Its because they cant figure out what the glass is, theres a world out there and they cant get to it. Mines scratching like mad tonight as taken her out of flat faunarium and into a nice 2ft viv


----------



## lizardloverrach (Dec 1, 2008)

my leo rex used to do this....but only after he'd had a waxworm or 2! 
i think he was requesting more cheeky sod! 
could be a bit bored? whats the viv like is there lots of hides and things to climb on? people think leos dont like climbing but i disagree....


----------



## shiftylou (Apr 27, 2008)

mostly al my leo's do this lol, i have a little pen that i pop them in to have a free roam around and they love it! certainly dont love being put back in though they are right back up at the glass wanting out again lol.


----------



## .Justin (May 29, 2008)

lizardloverrach said:


> my leo rex used to do this....but only after he'd had a waxworm or 2!
> i think he was requesting more cheeky sod!
> could be a bit bored? whats the viv like is there lots of hides and things to climb on? people think leos dont like climbing but i disagree....


My Leo is constantly climbing the exo terra background or sat on the top of the waterfall! I'm gonna make mine a polly wall with some ledges. 

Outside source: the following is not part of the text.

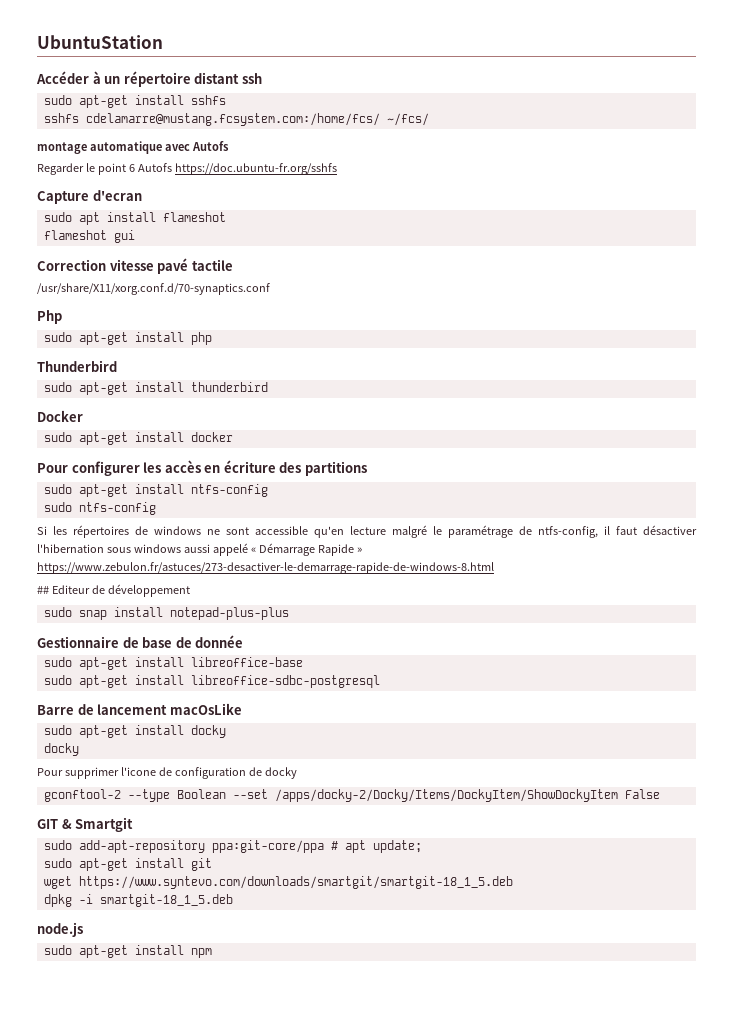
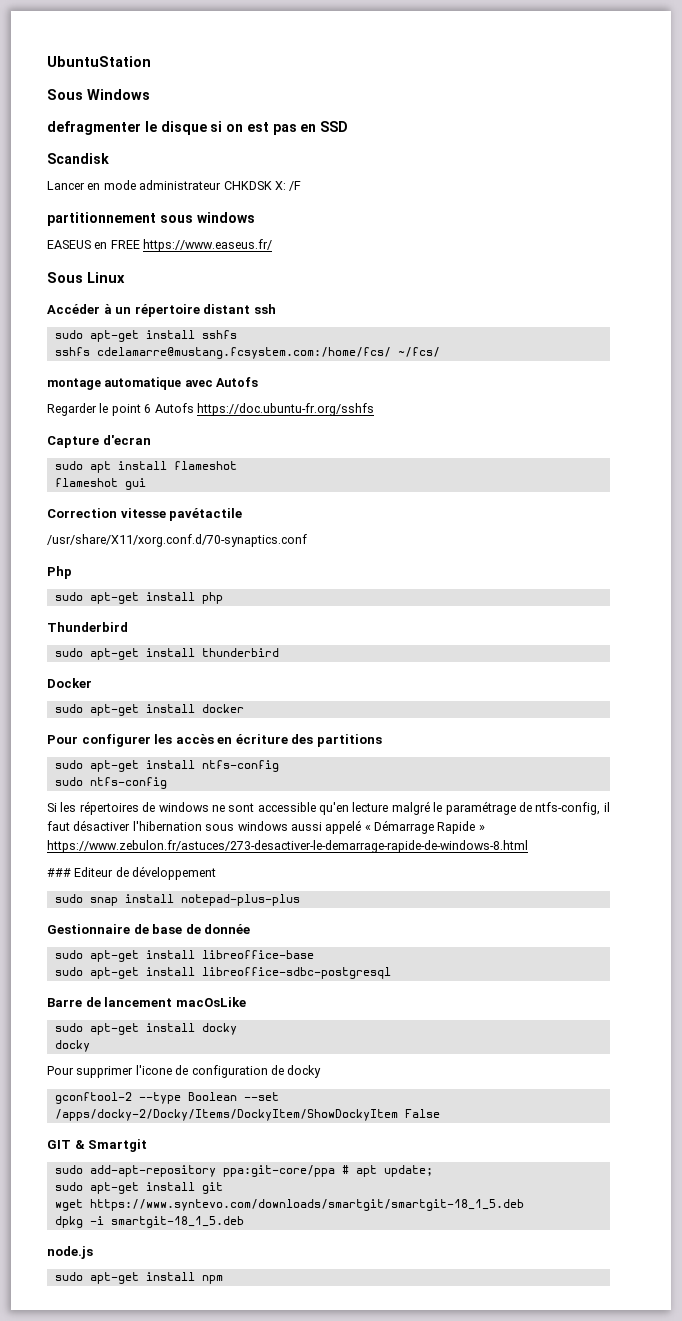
(163, 42) none -> [47,89,150,100] [47,121,349,135] [47,153,109,164] [47,180,302,191] [47,212,255,226] [47,239,273,252] [47,272,125,283] // Sous Windows // defragmenter le disque si on est pas en SSD // Scandisk // Lancer en mode administrateur CHKDSK X: /F // partitionnement sous windows // EASEUS en FREE https://www.easeus.fr/ // Sous Linux
[157,258,233,274] pavé tactile -> [169,508,243,521] pavétactile
[37,586,49,594] ## -> [47,868,71,877] ###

My other gecko before he died used to scratch constantly


----------



## amyloveys (Jan 12, 2008)

all of mine scratch at the glass and if i open the door and put my hand out they come out for wander then get skatty when they want to go home!


----------



## Sollytear (Aug 7, 2008)

Ah thanks guys  So its probably just a social thing. 
He never used to like being held, or atleast didn't seem to, but know he will happily sit on ur hand or, as i do usually, put him on my laptop keyboard which is warm and let him explore that. So i can watch iplayer and keep an eye on him 

My vivs for lots of things to do, theres 3 hides, moist box, all the hides can be climbed on, and u can even only get to one small bit if u climb. Spends 99% of his time in just the warm hide though, lazy poo  Over easter though, im making this AMAZING polystyrene made landscape. There will be a "basement" which bring the normal level of the viv inline with the bottom of the glass doors, and the floor/roof of basement is removeable. Also, one of the floor/roofs will be a heat mat, allowing there to be a warm room underneigh it as well as above. Above there will be lots of interesting features and climbing areas, as well as a big old "lionking" rock (2nd floor) that grows out of the side. U know the rock im talking about, the one that the lions address the other animals from. Will be awsom!


----------